A malha ciclável de Fortaleza
Na capital do Ceará, a política voltada para a ciclomobilidade fez a malha ciclável aumentar quase 250% em cinco anos: passou de 68 quilômetros em 2013 para 240 quilômetros em 2018, com previsão de chegar a 500 em 2030. Isso significa quase cinco vezes mais do que Porto Alegre, que começou a implantar ciclovias há mais de 10 anos. Atualmente, Fortaleza é a quarta capital com a maior malha ciclável do Brasil — atrás de São Paulo, Rio de Janeiro e Brasília. O município investiu prioritariamente em ciclofaixas (quando a segregação do trânsito não é total), mais baratas, mas também construiu ciclovias, além de ter investido em mais faixas exclusivas para ônibus e na criação de um bilhete único. As medidas renderam reconhecimento internacional: em 2018, Fortaleza venceu o Sustainable Transport Award (ou Prêmio de Transporte Sustentável, em tradução livre), que destaca projetos e intervenções inovadoras que promovem a mobilidade urbana de forma sustentável.
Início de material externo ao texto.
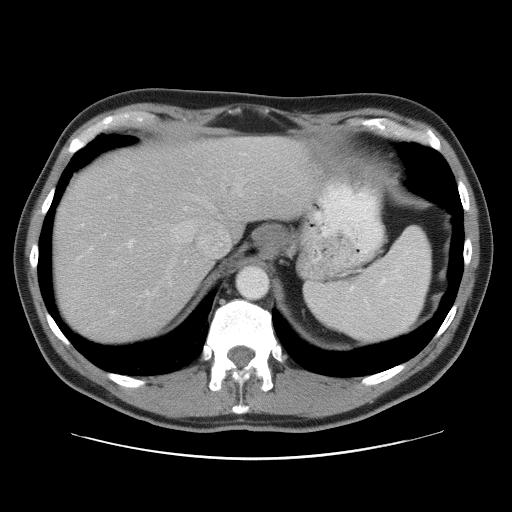
Contrast-enhanced abdominal CT, one axial slice. Position 44 of 52 along the scan axis. Reconstruction kernel STANDARD. 120 kVp. Intravenous contrast given. Soft-tissue window (W 400 / L 40 HU). 512 × 512 image matrix. From the clinical record (not read from this slice): patient: male, age 65 years at operation; diagnosis: colorectal cancer liver metastases, imaged before liver resection; multiple liver metastases: yes; largest metastasis: 4 cm; chemotherapy before resection: yes.
Outlined on this slice (manually delineated by an expert):
- hepatic veins: box from (x=145, y=184) to (x=242, y=296) px
- liver: (x=52, y=137)–(x=314, y=347)
- planned liver remnant (the part of the liver to remain after resection): (x=122, y=137)–(x=314, y=223)
- portal vein (with intrahepatic branches): (x=128, y=240)–(x=133, y=246)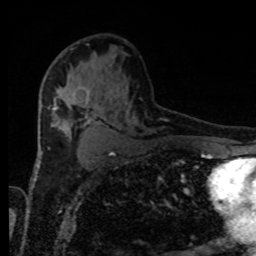
Breast MRI, one axial slice. Slice 52 of 80 in the series (ordered by position). Cropped to one breast. Dynamic contrast-enhanced series, time point 2 of 8 at this slice position (early post-contrast). 1.5 T. TE 4.2 ms, TR 7 ms. 2 mm slice thickness. 256 × 256 image matrix. Female patient.
Annotated regions visible in this slice (semi-automatic segmentation, software-assisted and operator-edited):
- enhancing-tissue mask used for the functional tumour volume (all voxels passing the contrast-enhancement thresholds inside the analysis volume; usually the tumour): bounding box (x1, y1, x2, y2) in pixels: (55, 87, 90, 111)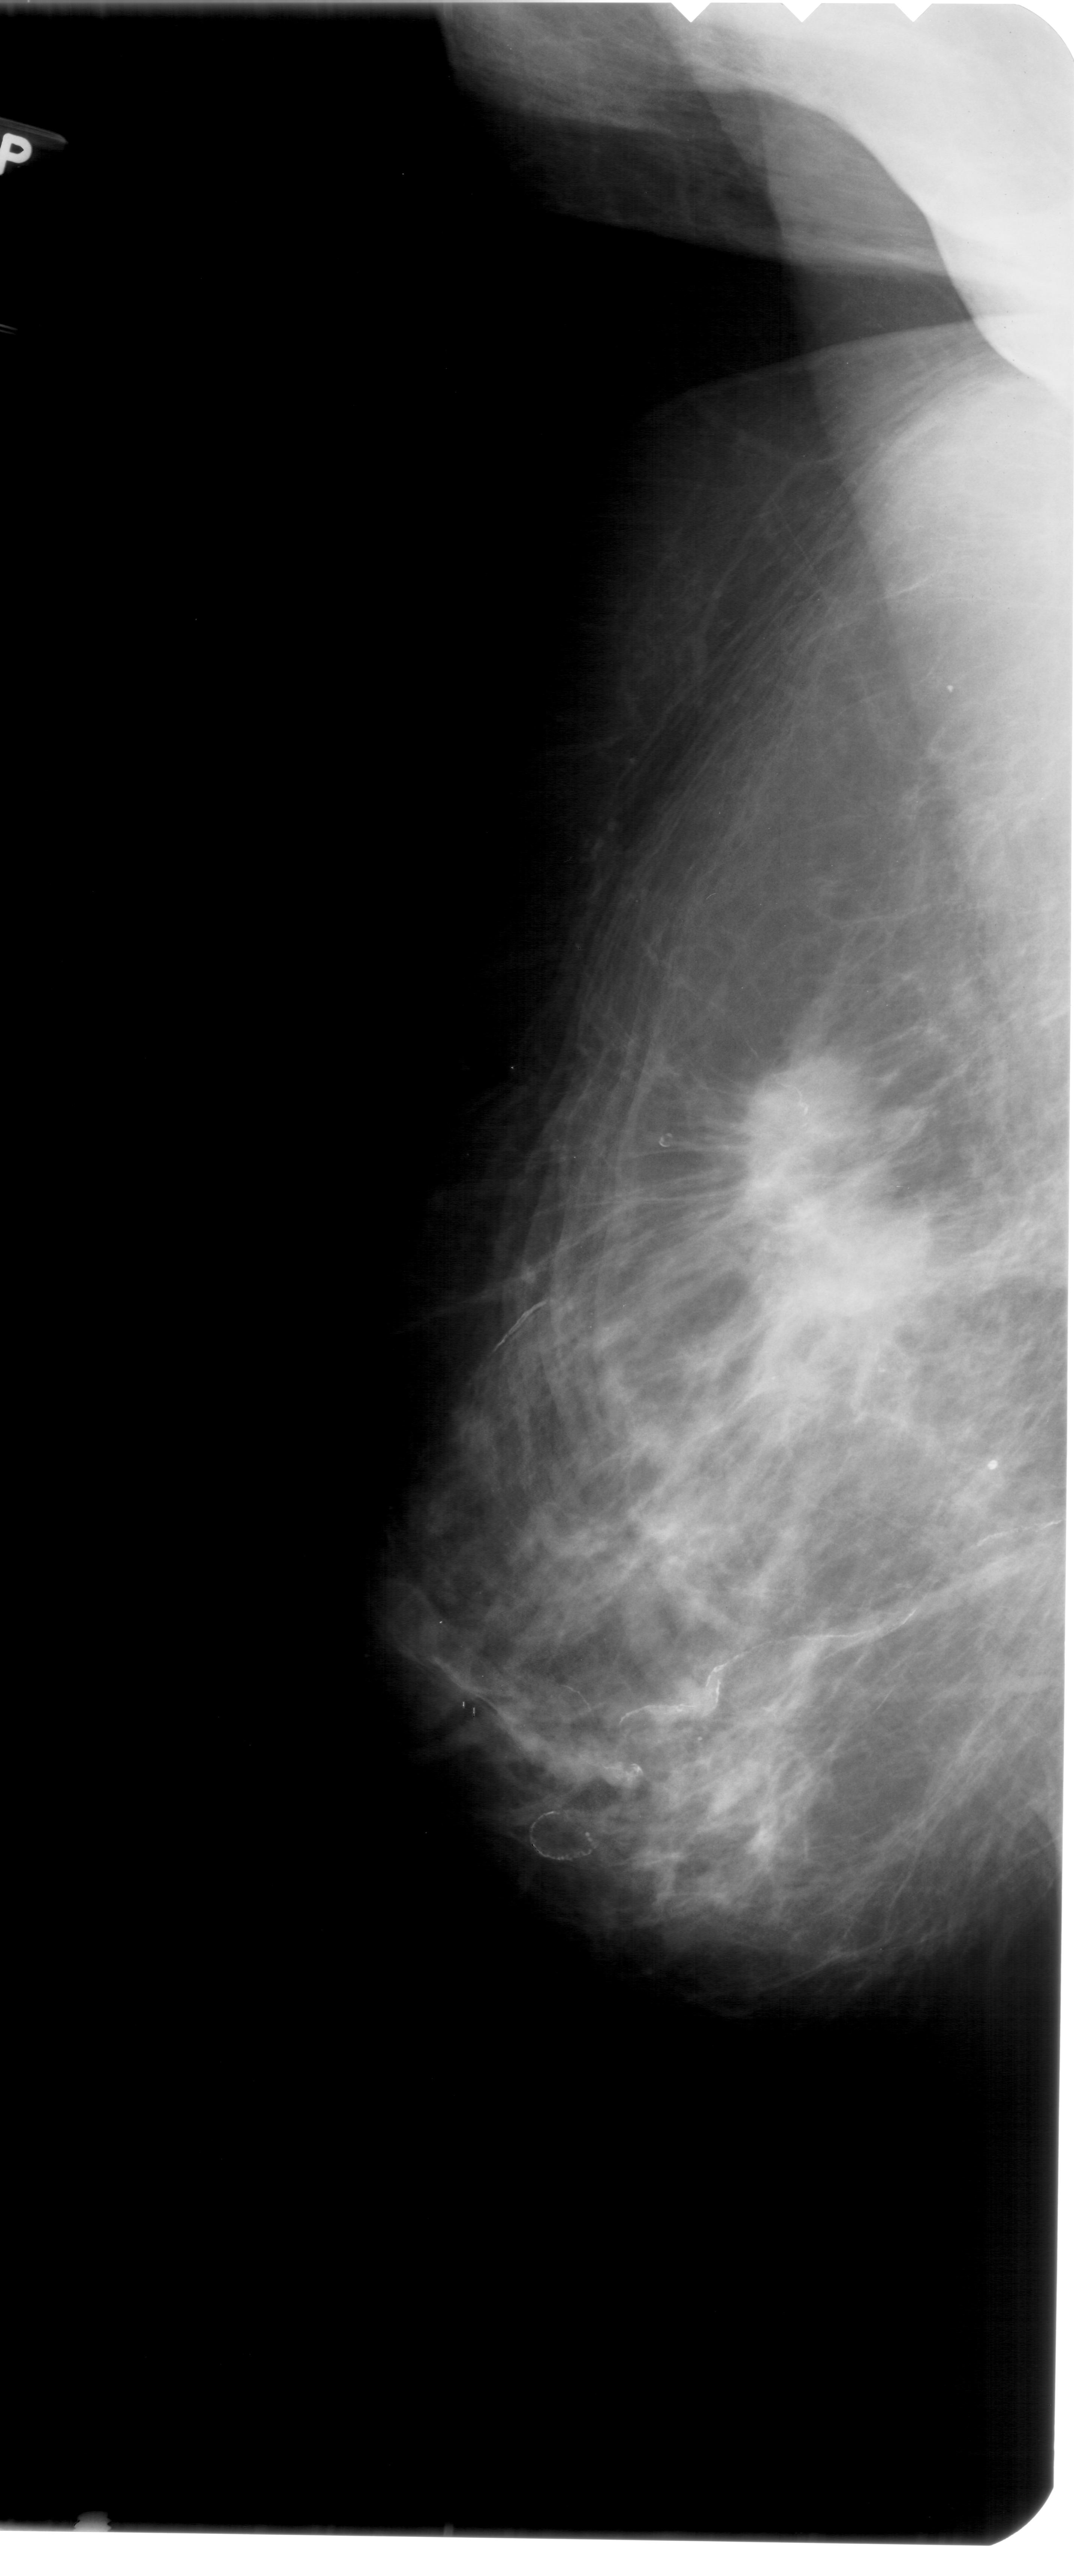
Digitized screen-film mammogram, left breast, mediolateral oblique (MLO) view, BI-RADS breast density category 3 (scale 1–4).
Mass, shape irregular, margins spiculated; BI-RADS assessment category 5; pathology (as recorded): malignant.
Uma malha ciclável adequada desestimula o uso do carro.
Estacionamentos inteligentes de São Francisco
Visto como forma de racionalizar o uso dos veículos individuais, o fim do estacionamento gratuito em vias públicas veio acompanhado de uma solução inteligente em São Francisco, nos Estados Unidos. Por lá, foi implantado um modelo de vagas públicas cujo preço é determinado pela demanda e pela oferta de espaços ao longo do dia. O SFPark conta com sensores que rastreiam as vagas livres em tempo real, calculando a tarifa conforme a disponibilidade. Quanto menos vagas, mais caras elas ficam. O sistema, que pode ser consultado pela internet, faz com que os motoristas pensem duas vezes antes de saírem de carro — se não há vagas ou o preço é muito alto, por que optar por esse modal? Além de aliviar o trânsito, ajuda as pessoas a planejarem melhor seus deslocamentos.